### Tekstfragment
Een knelpunt was dat de implementatie van de Kanteling bedacht werd door de afdeling Beleid maar uitgevoerd moest worden in een ander cluster, want daar werkten namelijk de uitvoerende professionals van de Wmo en Werk & Inkomen. Het gevolg was dat er een situatie kon ontstaan waarin twee verschillende koersen werden gevolgd: één was gericht op een volledige implementatie van de Kanteling (door Beleid en Sociaal Domein) terwijl voor het andere cluster (Sociale Dienstverlening) andere prioriteiten golden. Het cluster lag inmiddels onder vuur. Het management zou geen visie en leiderschap tonen, politieke sensitiviteit ontbrak, cijfers bleken niet te kloppen met als gevolg onduidelijkheid en chaotische oplossingen op de werkvloer. De gemeentemedewerkers zouden worden ingezet om de basis op orde te krijgen, dit kwam neer op het zo snel mogelijk inhalen van

achterstanden. De taken werden opgesplitst en de gemeentemedewerkers kregen deeltaken toegewezen. Het uitstel van de transities in het Sociaal Domein als gevolg van de val van het eerste kabinet Rutte heeft wellicht de keuze in prioriteit versneld.

Deze twee koersen zouden tot het einde van de pilot naast elkaar bestaan. Heldere

gezagsstructuren leken te ontbreken; dit werd nog eens versterkt toen de clustermanager werd geschorst nadat publiekelijk bekend werd gemaakt dat de afdeling Werk & Inkomen niet goed functioneerde. De consequentie was dat vanuit Beleid de opdracht kwam om een volledig implementatievoorstel te maken inclusief berekeningen door een adviesbureau, terwijl SDV inmiddels de volledige aandacht gaf aan het oplossen van een politiek gevoelig dossier. Uiteindelijk zou dit de beëindiging van de Kanteling betekenen omdat de wethouder besloot om eerst SDV de tijd te geven om ‘orde op zaken’ te krijgen.

Voor het tweede Team Zelfregie betekende het stopzetten dat afspraken omtrent de Kanteling, zoals over de doelgroep en het zelfonderzoek naar de persoonlijke draagkracht, niet in de praktijk gebracht konden worden. Ondanks de maandenlange voorbereidingen op de

implementatie vond er, tot teleurstelling van de professionals, geen doorontwikkeling van de Kanteling plaats.

### Wat te doen
Geef bij elke bewering aan of ze overeenkomt met het tekstfragment over de Kanteling (ja of nee) en citeer letterlijk de woorden uit het fragment die dat bepalen.
1. De implementatie van de Kanteling werd bedacht door de afdeling Beleid.
2. De twee koersen werden vóór het einde van de pilot samengevoegd.
3. De wethouder besloot SDV eerst de tijd te geven om orde op zaken te krijgen.
De vermeldingen zijn hier niet nodig.

### Gegevensoverzicht
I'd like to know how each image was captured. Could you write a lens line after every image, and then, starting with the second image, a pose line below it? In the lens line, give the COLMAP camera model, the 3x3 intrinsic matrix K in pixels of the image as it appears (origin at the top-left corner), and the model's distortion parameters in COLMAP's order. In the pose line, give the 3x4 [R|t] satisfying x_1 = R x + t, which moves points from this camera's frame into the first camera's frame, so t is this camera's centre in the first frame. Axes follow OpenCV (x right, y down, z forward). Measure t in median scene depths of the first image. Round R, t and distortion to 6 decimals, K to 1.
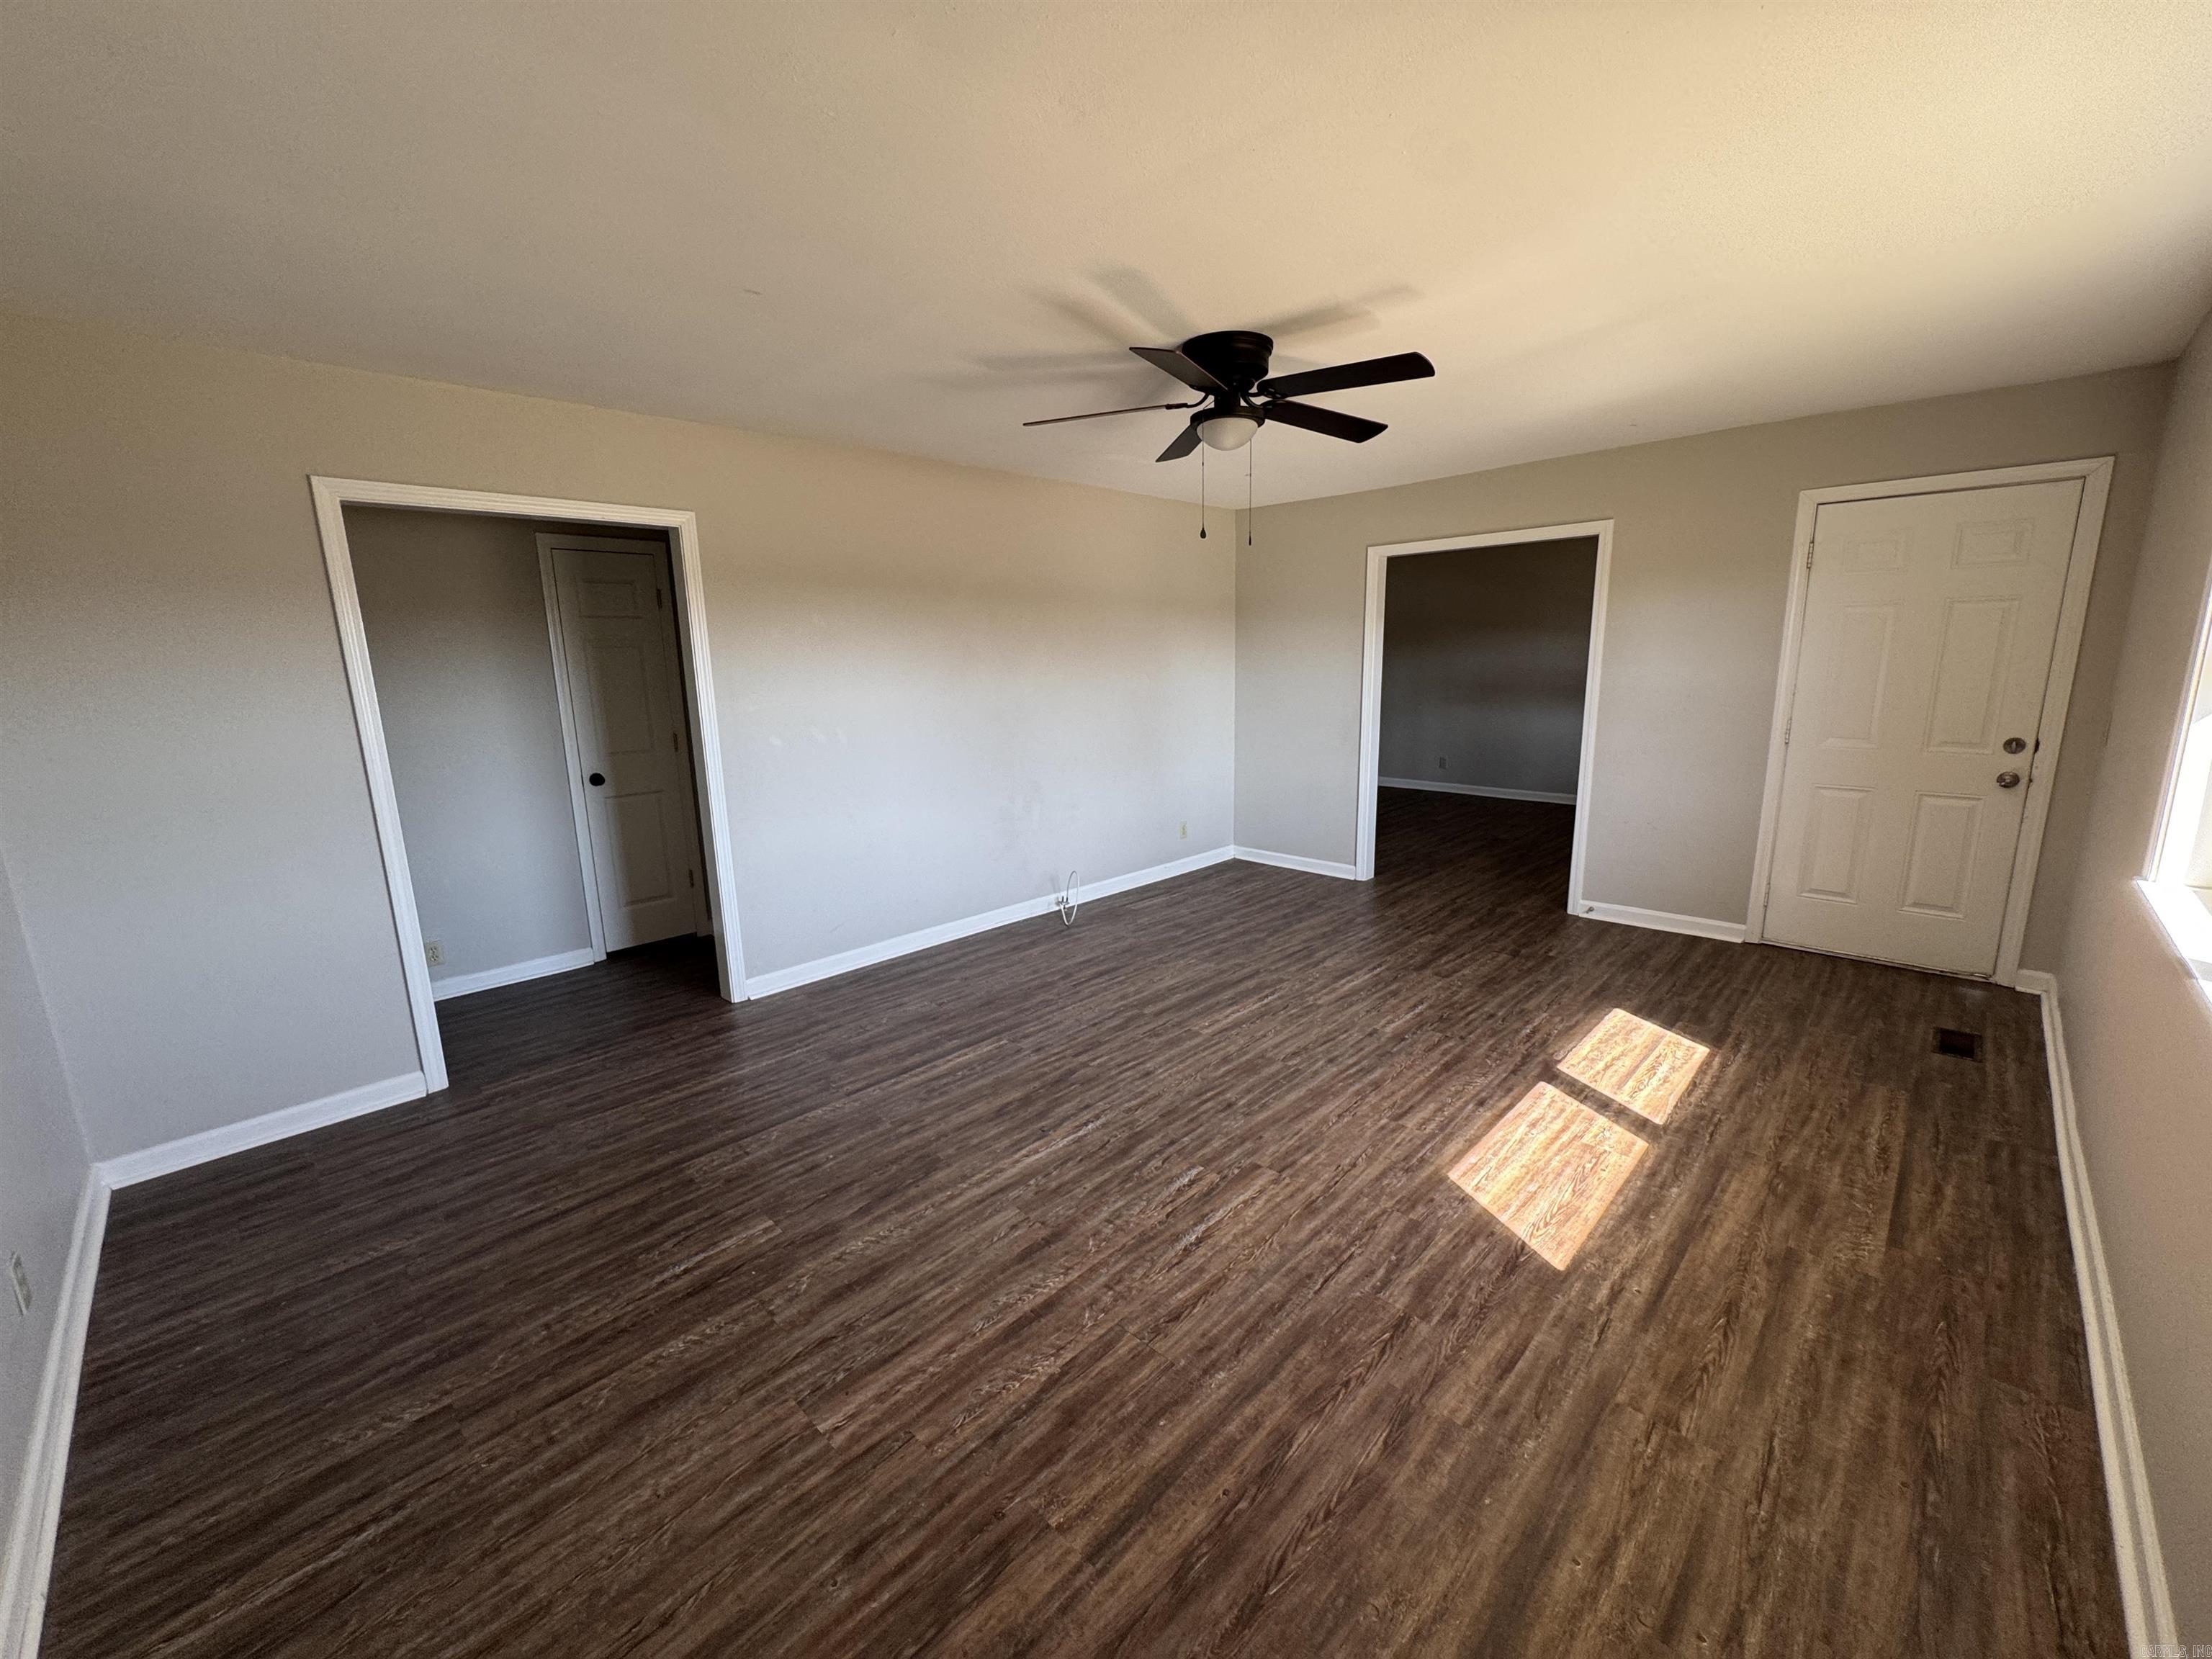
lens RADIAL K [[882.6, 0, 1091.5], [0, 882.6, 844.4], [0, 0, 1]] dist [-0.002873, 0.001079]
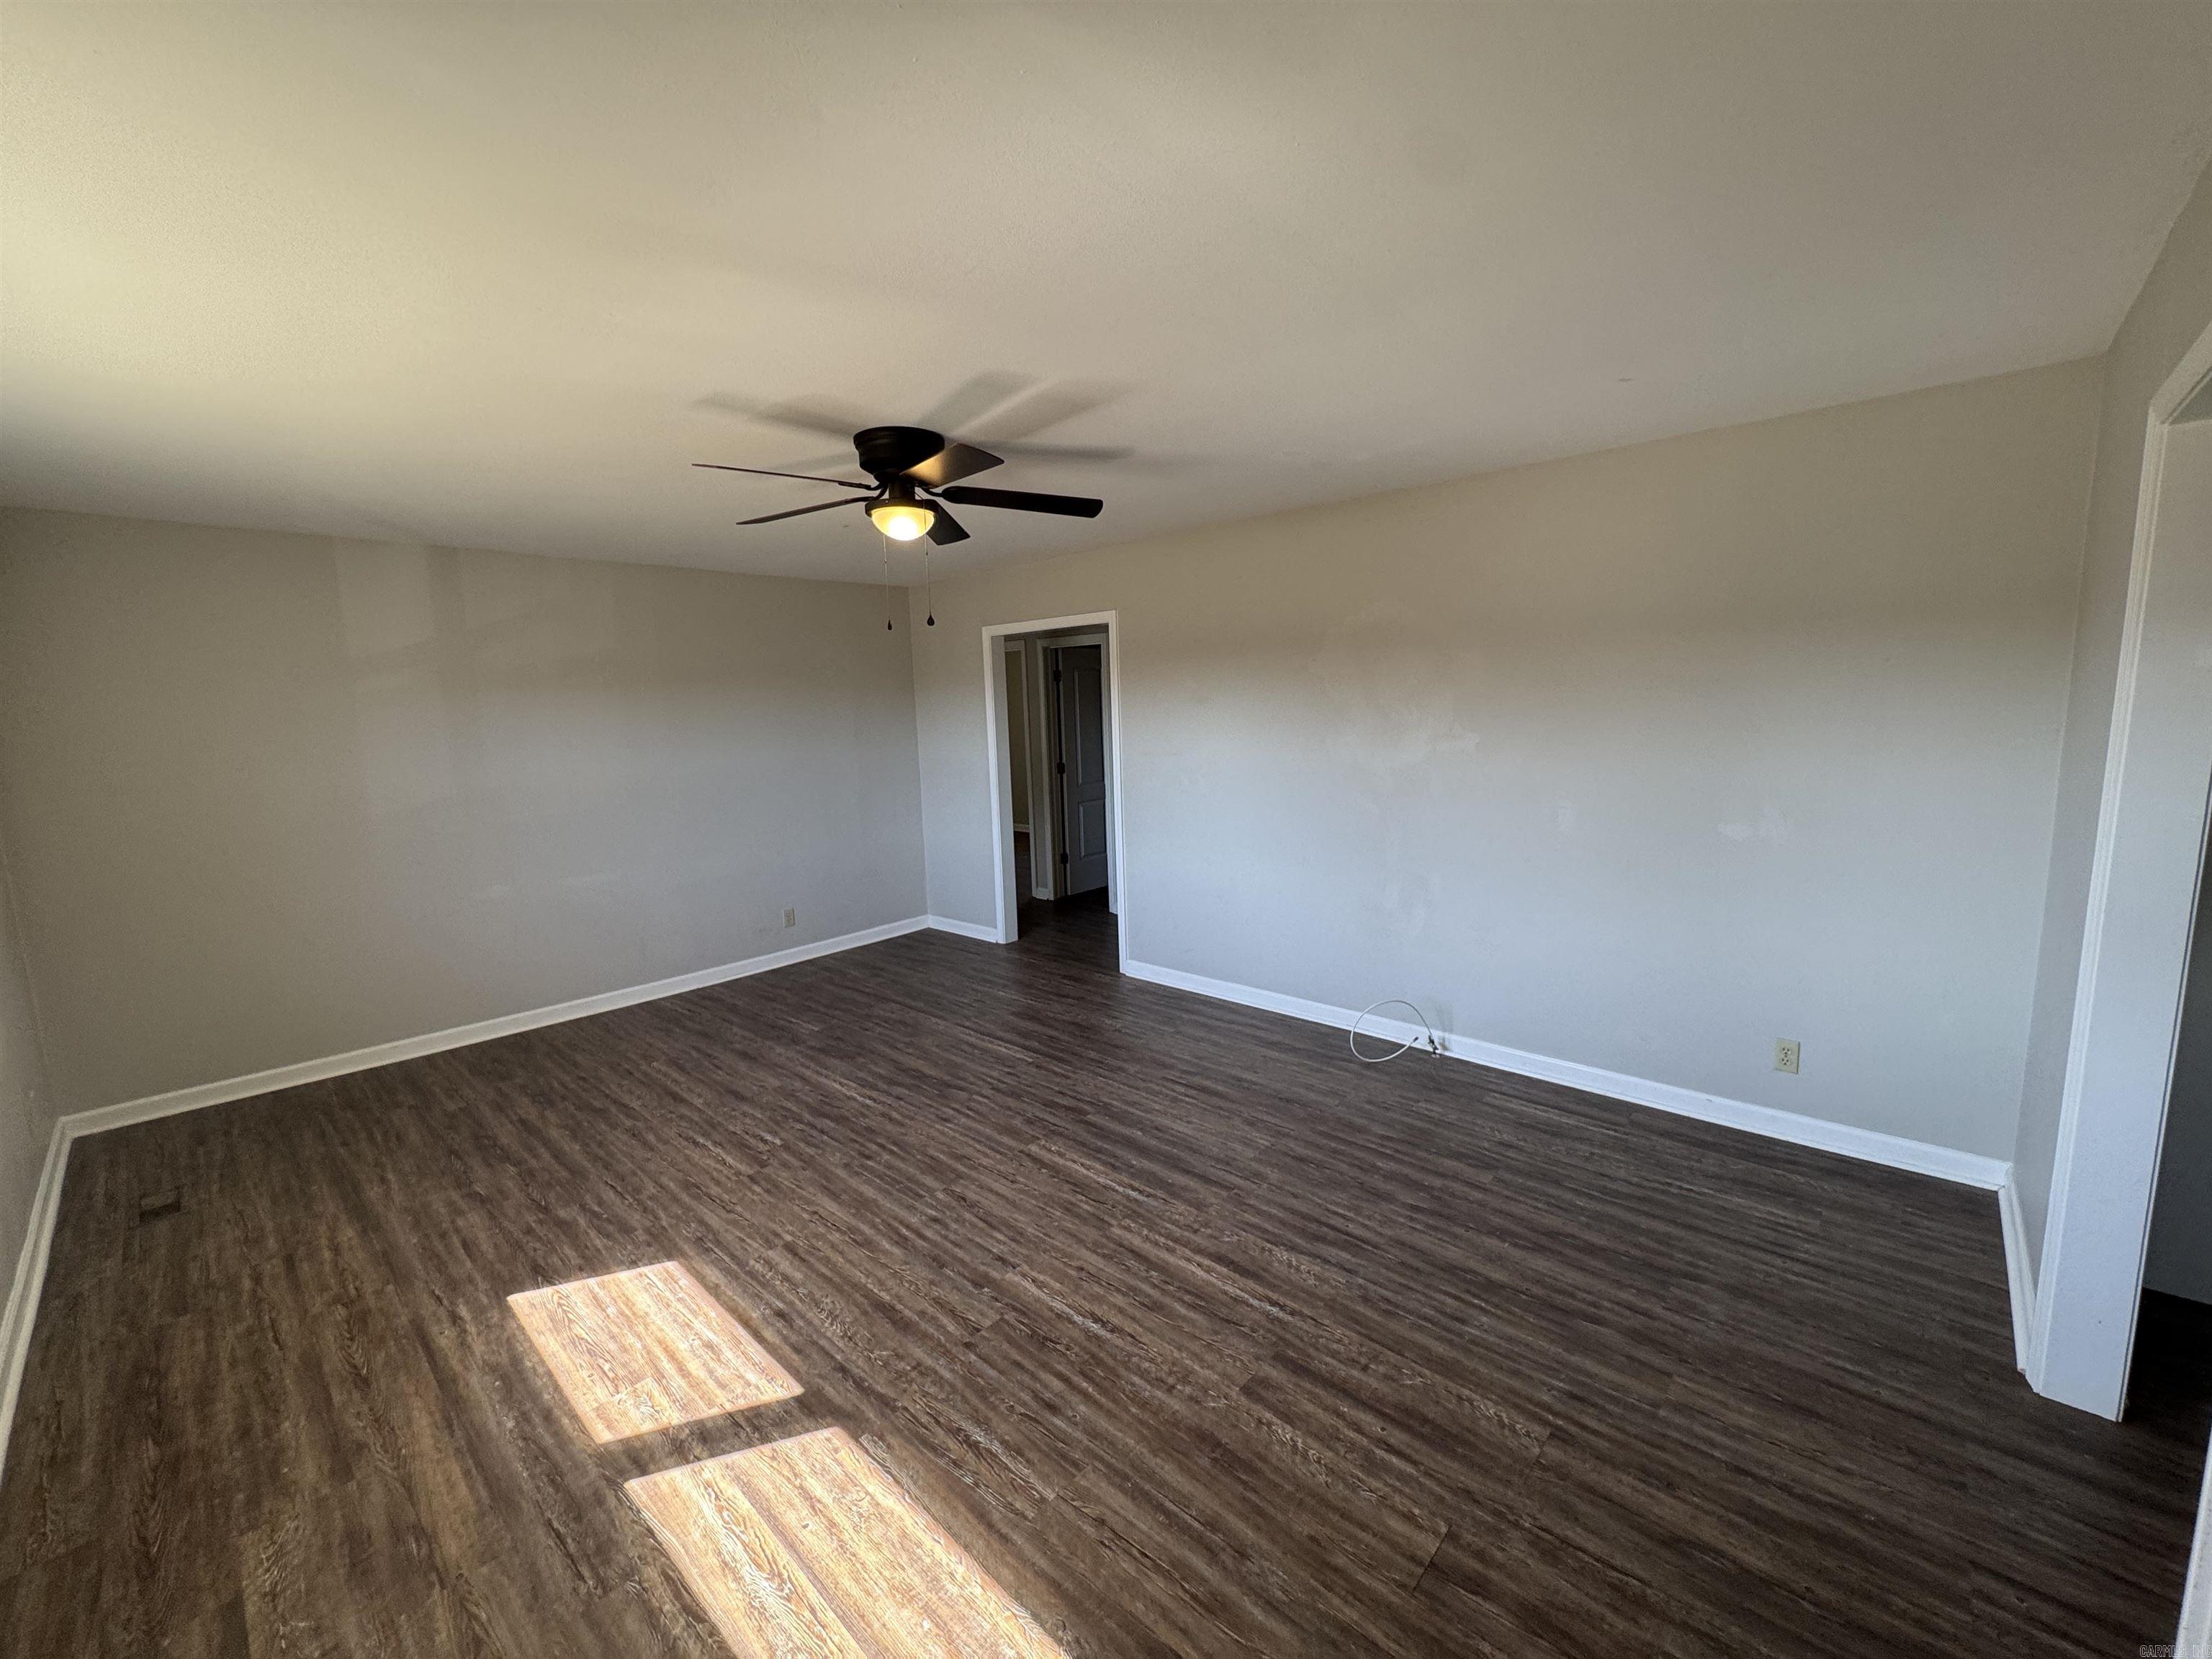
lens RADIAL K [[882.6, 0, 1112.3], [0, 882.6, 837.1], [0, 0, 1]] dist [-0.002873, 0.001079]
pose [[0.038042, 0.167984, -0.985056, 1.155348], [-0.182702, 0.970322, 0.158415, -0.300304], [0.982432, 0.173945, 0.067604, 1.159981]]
* * *
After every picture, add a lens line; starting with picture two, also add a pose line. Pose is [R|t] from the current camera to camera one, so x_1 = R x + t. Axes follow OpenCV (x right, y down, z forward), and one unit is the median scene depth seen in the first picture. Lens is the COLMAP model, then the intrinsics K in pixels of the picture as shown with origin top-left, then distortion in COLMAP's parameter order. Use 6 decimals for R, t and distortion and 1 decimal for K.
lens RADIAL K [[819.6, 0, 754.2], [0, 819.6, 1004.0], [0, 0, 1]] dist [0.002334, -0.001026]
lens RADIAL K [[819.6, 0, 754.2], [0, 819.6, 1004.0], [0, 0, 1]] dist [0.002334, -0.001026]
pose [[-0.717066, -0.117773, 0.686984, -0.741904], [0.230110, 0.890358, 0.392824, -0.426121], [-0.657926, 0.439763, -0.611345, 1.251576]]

### Antwoord
1. Ja: "de implementatie van de Kanteling bedacht werd door de afdeling Beleid"
2. Nee: "Deze twee koersen zouden tot het einde van de pilot naast elkaar bestaan."
3. Ja: "de wethouder besloot om eerst SDV de tijd te geven om ‘orde op zaken’ te krijgen"